I was pre-warned in one of last month's issues, "as [the tyre and wheel rim] needs to be a tight fit, this requires some effort".  They weren't kidding!  To begin with I was worried about ruining or marking the tyre as I had to force the wheel rim inside, but then I soon realised that it's been made in such a way that this wasn't going to happen.  So after a minute or so of trying to fit the whole thing inside in one go it looked like this:

Exhausted!

But once I got part of it in, it was simply a matter of working my way round the tyre and pushing the wheel rim into position.  This involved a lot of hard work again, and once inside the tyre, I had to work around the whole thing again and force the edges of the wheel rim right behind the edges of the inner parts of the tyre.  Once done this was the end result:

Three more of these beasts to go!

Finally for this month's building (sadly) the calliper and brake disc system is all connected to the rear of the wheel itself and - I was very happy this worked - it spun round smoothly and easily.  You can see them inside the wheel itself in the picture above.  Nice detail I have to say.

Holding it, it's like a monster truck tyre!  Can't wait to build more of this huge car!

And just before I save this post here's the parts that came with issue #19, and no this isn't the same photo as above, it's just that this issue came with the right calliper and inner wheel rim as the collection builds up towards putting together the other front wheel.  So no more building as yet, but waiting (im)patiently for continuing next month.

Issue #19's parts.

So there you have it folks.  And just like last month, here's a picture of what's been built so far, this time taken to show you where I've currently got them on display at the front of my living room, taking pride of place on my DVD shelves:

Bond's seat and the pieces from this month, the completed engine and down beside K.I.T.T you can see the engine bay too.

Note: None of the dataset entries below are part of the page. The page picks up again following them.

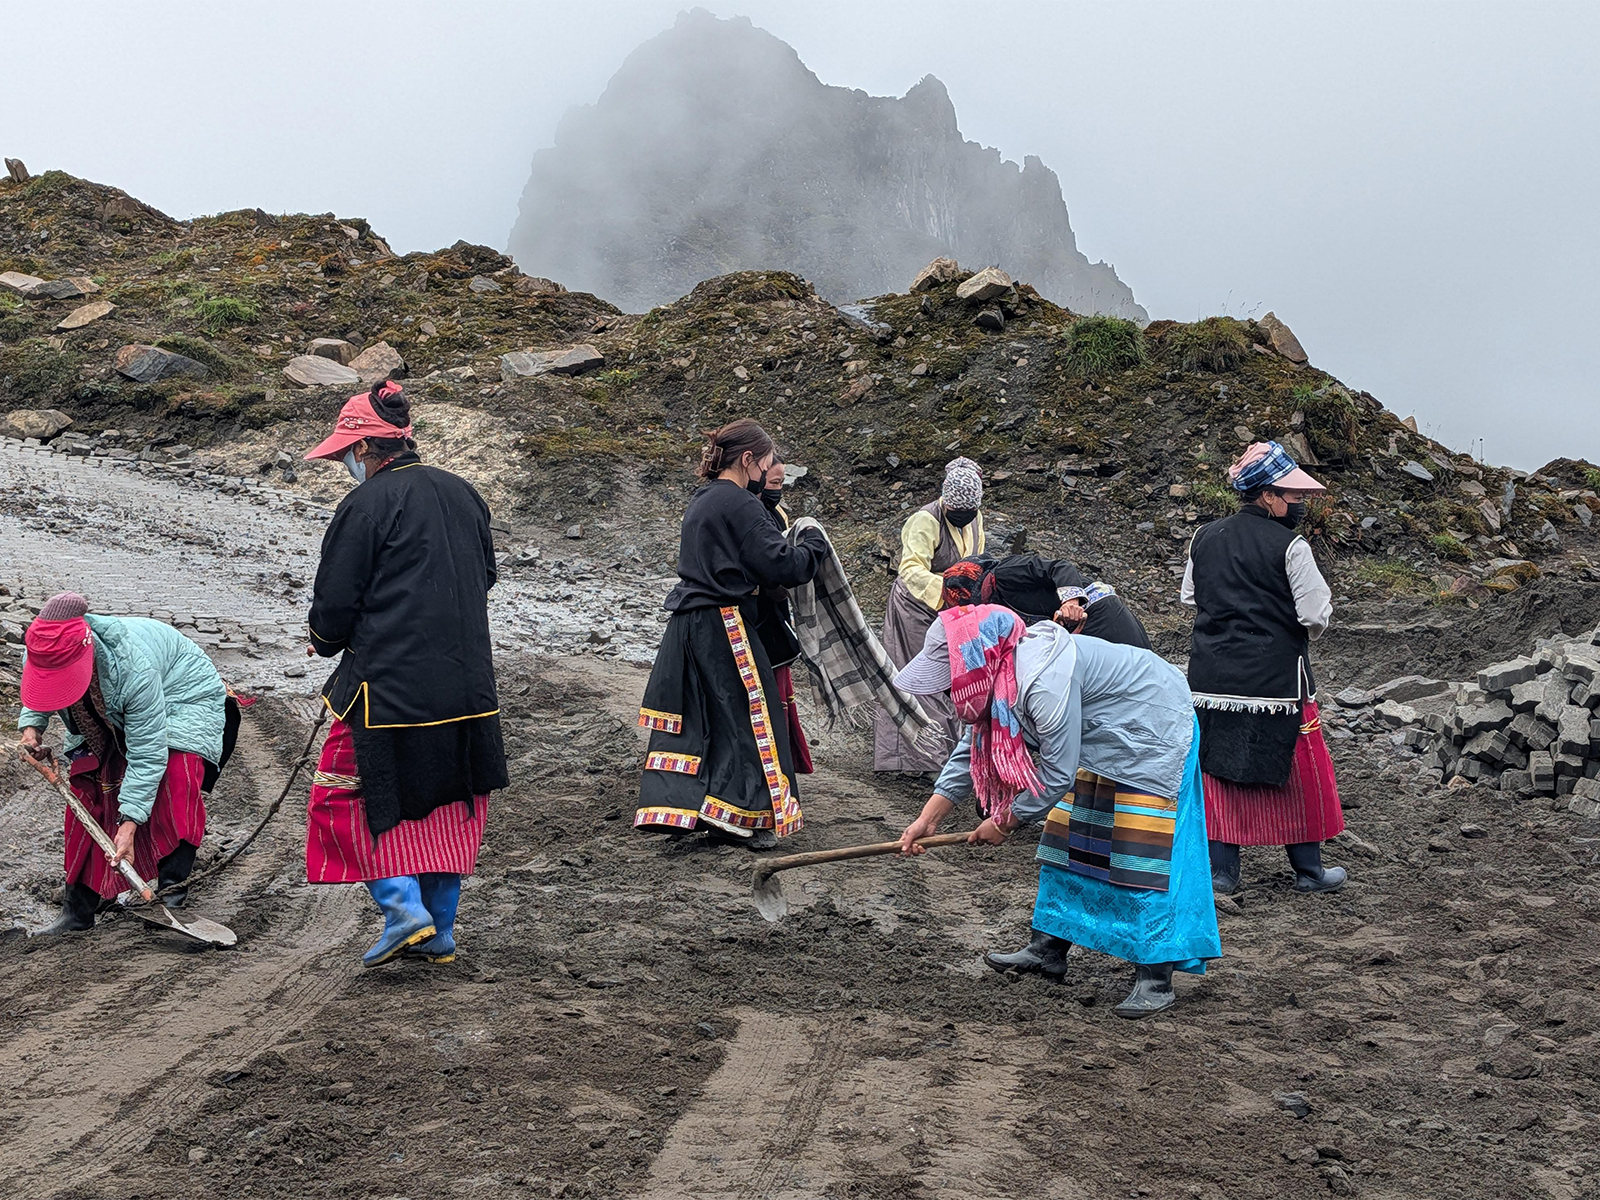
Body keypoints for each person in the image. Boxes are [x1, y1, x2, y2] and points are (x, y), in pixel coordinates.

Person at [894, 606, 1220, 1018]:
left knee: (1139, 850)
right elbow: (970, 749)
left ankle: (1155, 976)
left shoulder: (1041, 679)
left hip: (1151, 726)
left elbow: (1057, 774)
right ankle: (1047, 950)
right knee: (1069, 836)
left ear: (975, 663)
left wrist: (1005, 822)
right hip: (1099, 734)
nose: (947, 690)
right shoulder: (997, 675)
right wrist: (929, 818)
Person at [302, 380, 509, 967]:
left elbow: (335, 603)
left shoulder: (365, 505)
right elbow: (485, 577)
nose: (345, 462)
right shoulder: (463, 493)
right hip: (468, 684)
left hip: (384, 689)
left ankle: (402, 911)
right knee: (445, 802)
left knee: (340, 797)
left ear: (365, 448)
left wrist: (324, 641)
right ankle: (439, 930)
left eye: (347, 452)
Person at [634, 419, 829, 848]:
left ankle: (698, 808)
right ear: (748, 461)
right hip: (724, 621)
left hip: (689, 624)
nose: (768, 473)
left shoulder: (703, 499)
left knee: (707, 717)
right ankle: (748, 816)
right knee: (749, 716)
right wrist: (814, 541)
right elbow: (782, 564)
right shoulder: (739, 503)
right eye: (765, 462)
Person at [17, 592, 237, 934]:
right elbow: (39, 687)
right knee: (88, 786)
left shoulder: (132, 666)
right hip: (113, 703)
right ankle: (78, 910)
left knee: (175, 777)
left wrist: (129, 823)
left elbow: (147, 754)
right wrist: (32, 730)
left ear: (85, 655)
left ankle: (170, 894)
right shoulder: (44, 647)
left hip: (184, 697)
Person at [1181, 441, 1346, 896]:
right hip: (1277, 683)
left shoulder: (1203, 538)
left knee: (1218, 770)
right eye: (1293, 497)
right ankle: (1310, 872)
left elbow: (1191, 598)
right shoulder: (1292, 547)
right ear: (1268, 496)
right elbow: (1315, 615)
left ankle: (1222, 875)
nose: (1298, 505)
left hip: (1211, 681)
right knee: (1297, 771)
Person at [874, 457, 986, 773]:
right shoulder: (925, 520)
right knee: (923, 680)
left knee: (954, 680)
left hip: (952, 611)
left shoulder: (975, 518)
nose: (962, 519)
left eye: (968, 514)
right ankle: (917, 762)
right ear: (945, 503)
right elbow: (910, 568)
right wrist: (948, 590)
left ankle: (948, 757)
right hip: (916, 608)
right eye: (956, 514)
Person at [939, 552, 1152, 649]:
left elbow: (1059, 567)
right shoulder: (995, 605)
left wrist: (1071, 601)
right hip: (1076, 631)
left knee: (1140, 670)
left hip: (1098, 613)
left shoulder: (1005, 572)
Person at [752, 453, 813, 774]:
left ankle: (781, 763)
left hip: (775, 613)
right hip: (757, 617)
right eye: (774, 483)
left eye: (781, 483)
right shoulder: (751, 516)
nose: (778, 490)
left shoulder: (776, 513)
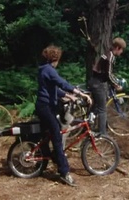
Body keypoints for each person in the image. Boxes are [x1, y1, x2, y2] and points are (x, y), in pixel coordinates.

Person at [35, 45, 92, 187]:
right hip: (46, 107)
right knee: (57, 137)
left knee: (51, 134)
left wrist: (68, 96)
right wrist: (80, 93)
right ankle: (64, 172)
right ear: (56, 58)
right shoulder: (49, 70)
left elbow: (54, 88)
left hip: (45, 106)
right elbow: (62, 83)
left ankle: (52, 157)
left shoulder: (45, 69)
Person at [88, 37, 126, 135]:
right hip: (98, 84)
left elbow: (107, 72)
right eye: (121, 50)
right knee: (102, 109)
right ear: (118, 48)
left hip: (95, 81)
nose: (121, 53)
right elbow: (108, 74)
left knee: (96, 106)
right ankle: (103, 134)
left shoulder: (107, 53)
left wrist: (113, 80)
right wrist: (116, 85)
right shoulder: (110, 57)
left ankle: (89, 127)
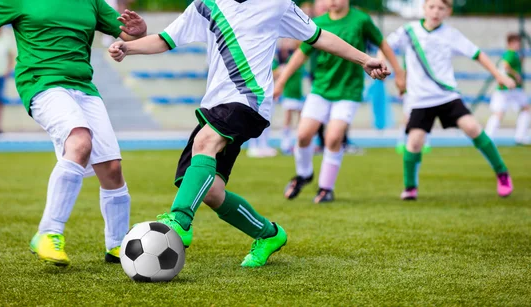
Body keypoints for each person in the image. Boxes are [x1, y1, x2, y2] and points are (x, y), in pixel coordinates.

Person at [109, 0, 389, 267]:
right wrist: (127, 47)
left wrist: (364, 59)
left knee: (204, 141)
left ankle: (179, 221)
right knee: (212, 192)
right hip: (215, 105)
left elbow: (318, 36)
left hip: (250, 101)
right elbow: (165, 39)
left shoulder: (277, 5)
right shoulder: (206, 5)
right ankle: (268, 234)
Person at [0, 0, 148, 267]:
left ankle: (117, 244)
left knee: (111, 166)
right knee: (80, 141)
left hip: (83, 87)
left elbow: (126, 32)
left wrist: (139, 30)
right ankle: (48, 232)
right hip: (42, 83)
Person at [276, 0, 405, 204]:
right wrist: (281, 82)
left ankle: (326, 188)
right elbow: (300, 55)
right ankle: (304, 174)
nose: (332, 1)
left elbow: (383, 44)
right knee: (302, 135)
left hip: (348, 91)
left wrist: (399, 72)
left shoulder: (360, 20)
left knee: (333, 138)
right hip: (320, 89)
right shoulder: (316, 23)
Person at [385, 0, 516, 200]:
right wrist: (392, 69)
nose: (436, 12)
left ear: (448, 11)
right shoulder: (408, 31)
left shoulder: (451, 35)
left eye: (441, 8)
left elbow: (478, 54)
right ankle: (410, 187)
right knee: (414, 143)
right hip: (420, 100)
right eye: (432, 7)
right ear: (424, 8)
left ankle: (502, 173)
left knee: (473, 128)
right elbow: (384, 46)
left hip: (447, 96)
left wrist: (499, 76)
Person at [485, 33, 529, 145]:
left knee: (526, 108)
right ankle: (488, 137)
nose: (518, 44)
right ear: (510, 43)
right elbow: (504, 66)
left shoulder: (514, 54)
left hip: (514, 89)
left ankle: (520, 137)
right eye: (516, 42)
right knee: (499, 113)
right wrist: (515, 75)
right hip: (507, 88)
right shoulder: (510, 54)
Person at [274, 38, 306, 155]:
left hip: (298, 94)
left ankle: (299, 144)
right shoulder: (286, 60)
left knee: (301, 119)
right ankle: (285, 144)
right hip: (289, 93)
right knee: (288, 119)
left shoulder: (299, 58)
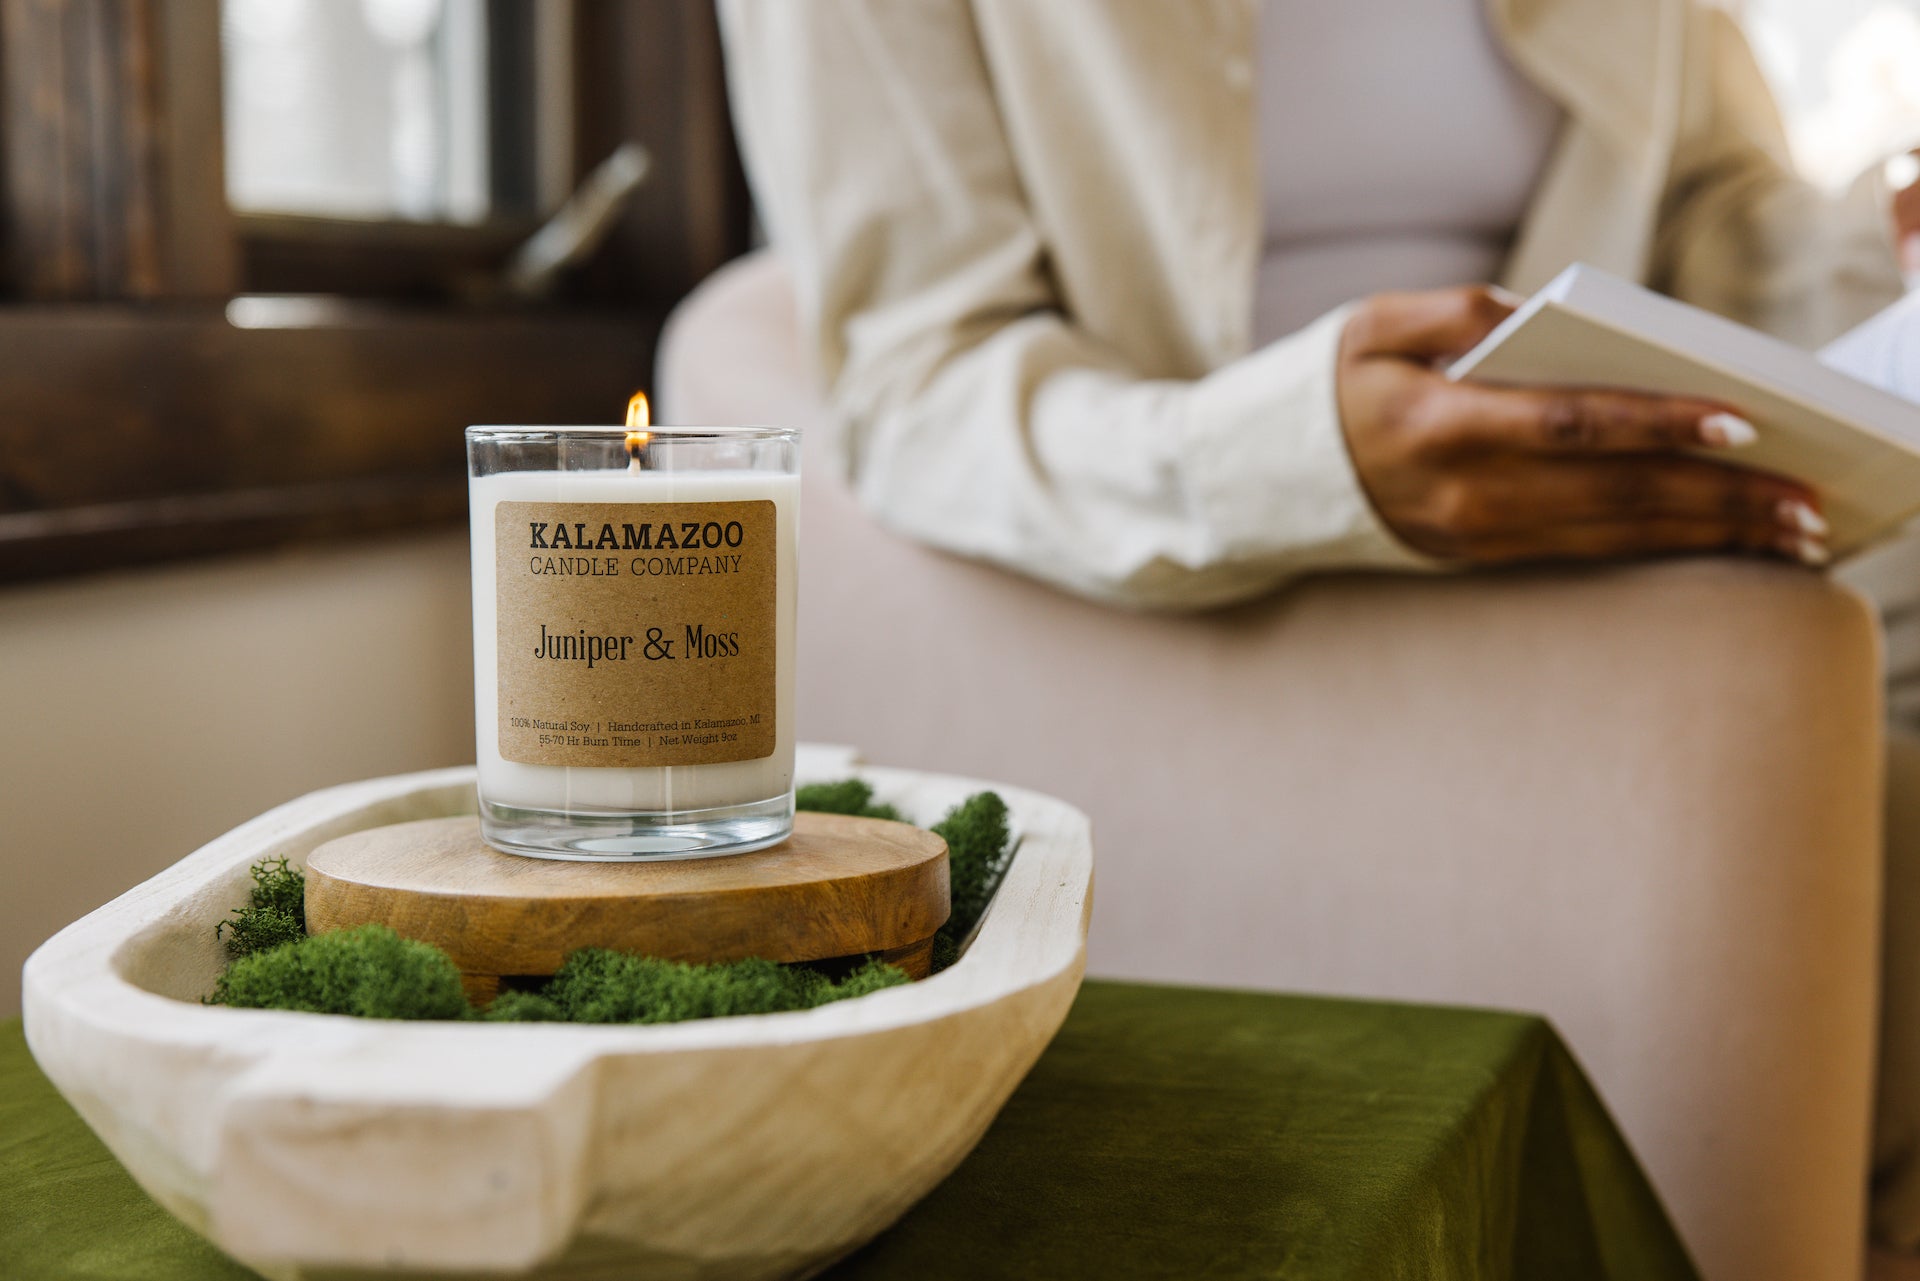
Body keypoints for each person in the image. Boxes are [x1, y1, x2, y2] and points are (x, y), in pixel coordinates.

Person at [716, 0, 1920, 1251]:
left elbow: (1712, 211)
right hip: (1209, 569)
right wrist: (1293, 460)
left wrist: (1872, 251)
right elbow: (921, 377)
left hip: (1620, 540)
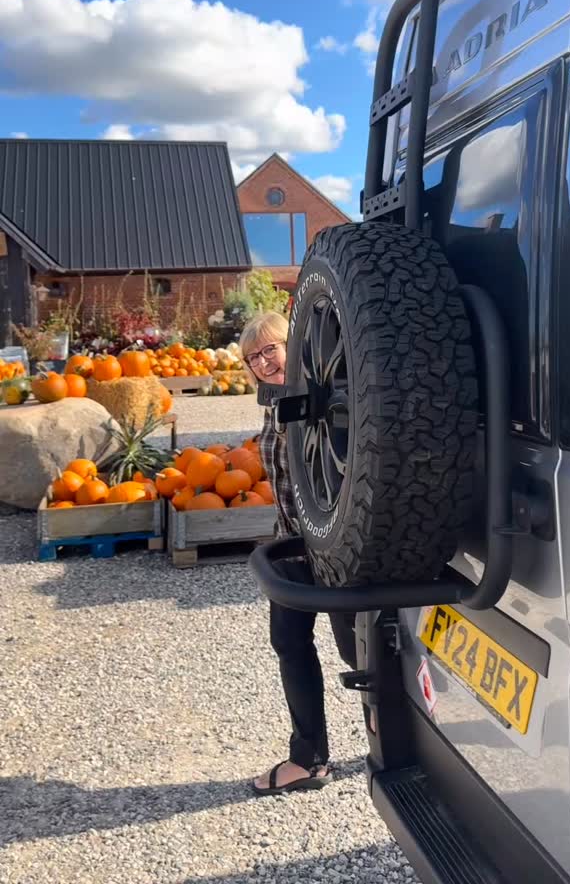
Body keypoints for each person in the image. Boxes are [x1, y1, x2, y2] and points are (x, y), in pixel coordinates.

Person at [239, 310, 357, 798]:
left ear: (296, 347)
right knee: (289, 643)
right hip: (292, 540)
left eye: (271, 348)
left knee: (360, 651)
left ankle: (399, 746)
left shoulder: (326, 399)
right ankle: (308, 758)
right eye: (253, 357)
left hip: (336, 545)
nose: (263, 361)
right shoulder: (276, 405)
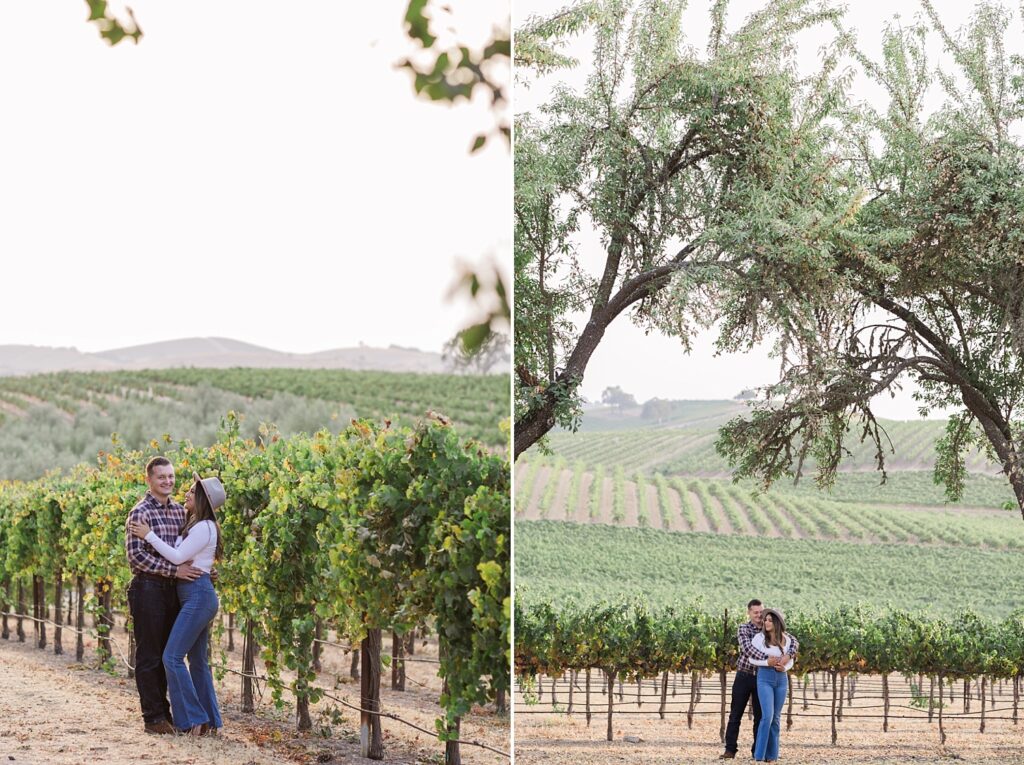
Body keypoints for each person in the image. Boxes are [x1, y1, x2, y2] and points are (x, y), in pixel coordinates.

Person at [130, 472, 226, 736]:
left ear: (202, 500)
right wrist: (206, 569)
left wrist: (149, 535)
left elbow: (178, 556)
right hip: (192, 595)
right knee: (197, 661)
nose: (186, 493)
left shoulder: (203, 526)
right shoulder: (194, 522)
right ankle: (210, 722)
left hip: (197, 596)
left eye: (192, 492)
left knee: (171, 657)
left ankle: (195, 719)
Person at [125, 457, 203, 735]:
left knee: (169, 655)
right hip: (148, 589)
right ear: (149, 480)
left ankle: (166, 713)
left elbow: (187, 550)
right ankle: (154, 718)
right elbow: (136, 557)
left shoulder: (180, 512)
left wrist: (203, 572)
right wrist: (174, 571)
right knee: (149, 655)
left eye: (171, 476)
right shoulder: (140, 513)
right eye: (161, 477)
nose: (168, 481)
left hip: (173, 591)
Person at [719, 599, 798, 760]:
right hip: (745, 675)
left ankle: (757, 751)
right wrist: (769, 659)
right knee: (736, 714)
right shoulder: (744, 629)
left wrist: (788, 655)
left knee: (762, 716)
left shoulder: (768, 629)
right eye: (755, 612)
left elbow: (793, 642)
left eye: (761, 613)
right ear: (749, 613)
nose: (759, 615)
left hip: (762, 678)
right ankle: (730, 750)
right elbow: (748, 650)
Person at [750, 609, 795, 763]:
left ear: (777, 622)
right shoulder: (759, 638)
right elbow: (751, 659)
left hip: (782, 679)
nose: (766, 622)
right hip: (765, 678)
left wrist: (785, 668)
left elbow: (791, 660)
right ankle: (759, 756)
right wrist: (766, 662)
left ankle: (772, 756)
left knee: (776, 718)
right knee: (767, 716)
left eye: (769, 620)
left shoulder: (787, 640)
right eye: (765, 620)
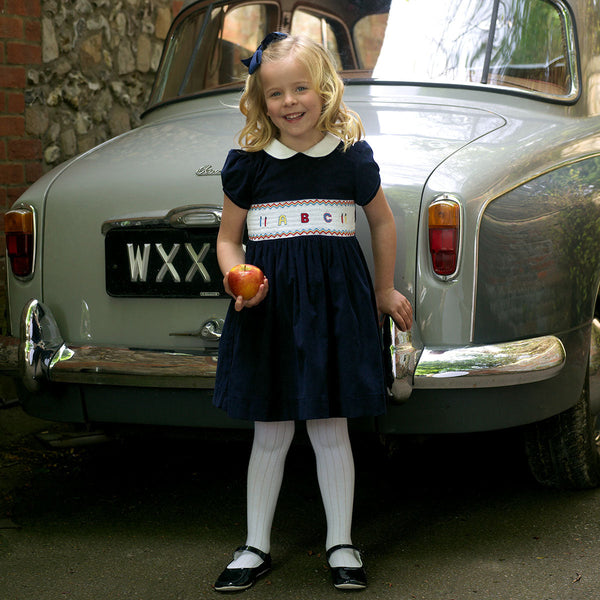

Just to finish off, I'm going to add a little feature to the blog over the next week before the next issues arrive, so keep an eye out as I'm looking forward to adding this additional little counter.  Should be interesting.  Well, for me anyway!

4 comments:

terrygill55 said...

Much easier to soak tyre in hot water,were upon it will slip on the rim with little or no effort!!trophia

NintendWho said...

Nice idea, but I'd be worried about having water, even just moisture, trapped inside the tyre. Wouldn't want it damaging anything.

terrygill55 said...

I would assume that you would dry the tyre thoroughly,once warm the heat has already softened the rubber.

NintendWho said...

Ah right ok. Sorry that was me being a bit slow after a hard day at work lol! I (incorrectly) assumed the reason for the water was so that it'd slip over the wheel rim while wet, didn't catch on that it was just to soften the tyre with warm water.